> **How to complete this task**: Check every line of the entries for "recommended", and copy the lines that hold it.

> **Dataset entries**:
▼
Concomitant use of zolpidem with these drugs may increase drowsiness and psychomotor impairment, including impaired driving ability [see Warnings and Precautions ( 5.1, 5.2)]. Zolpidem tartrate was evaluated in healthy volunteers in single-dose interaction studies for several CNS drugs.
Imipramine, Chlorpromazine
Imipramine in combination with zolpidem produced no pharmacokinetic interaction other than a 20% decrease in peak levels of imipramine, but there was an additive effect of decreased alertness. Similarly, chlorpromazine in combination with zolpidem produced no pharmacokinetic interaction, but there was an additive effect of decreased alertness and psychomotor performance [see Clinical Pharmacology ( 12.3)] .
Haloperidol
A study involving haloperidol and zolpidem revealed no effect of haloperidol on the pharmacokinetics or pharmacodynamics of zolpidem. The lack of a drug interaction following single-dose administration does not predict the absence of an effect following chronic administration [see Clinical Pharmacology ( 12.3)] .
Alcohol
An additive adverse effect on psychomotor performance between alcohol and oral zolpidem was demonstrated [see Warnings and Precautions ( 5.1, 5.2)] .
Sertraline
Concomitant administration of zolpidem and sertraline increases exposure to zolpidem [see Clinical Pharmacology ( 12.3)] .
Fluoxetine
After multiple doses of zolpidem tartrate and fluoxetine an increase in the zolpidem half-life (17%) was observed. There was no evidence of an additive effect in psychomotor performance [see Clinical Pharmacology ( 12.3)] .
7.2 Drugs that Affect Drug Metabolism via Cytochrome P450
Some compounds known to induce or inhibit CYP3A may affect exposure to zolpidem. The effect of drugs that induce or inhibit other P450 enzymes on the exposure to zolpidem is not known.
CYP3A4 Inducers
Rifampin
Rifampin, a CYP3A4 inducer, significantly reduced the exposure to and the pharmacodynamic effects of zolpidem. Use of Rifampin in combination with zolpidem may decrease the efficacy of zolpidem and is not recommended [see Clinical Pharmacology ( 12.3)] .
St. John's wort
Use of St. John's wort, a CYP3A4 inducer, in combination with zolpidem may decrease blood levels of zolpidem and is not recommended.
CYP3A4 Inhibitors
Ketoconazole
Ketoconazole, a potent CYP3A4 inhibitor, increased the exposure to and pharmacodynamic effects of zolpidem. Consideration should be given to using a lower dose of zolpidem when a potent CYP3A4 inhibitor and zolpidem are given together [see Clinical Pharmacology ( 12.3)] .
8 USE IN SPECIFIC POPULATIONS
▲
> **Solved problem**:
Rifampin, a CYP3A4 inducer, significantly reduced the exposure to and the pharmacodynamic effects of zolpidem. Use of Rifampin in combination with zolpidem may decrease the efficacy of zolpidem and is not recommended [see Clinical Pharmacology ( 12.3)] .
Use of St. John's wort, a CYP3A4 inducer, in combination with zolpidem may decrease blood levels of zolpidem and is not recommended.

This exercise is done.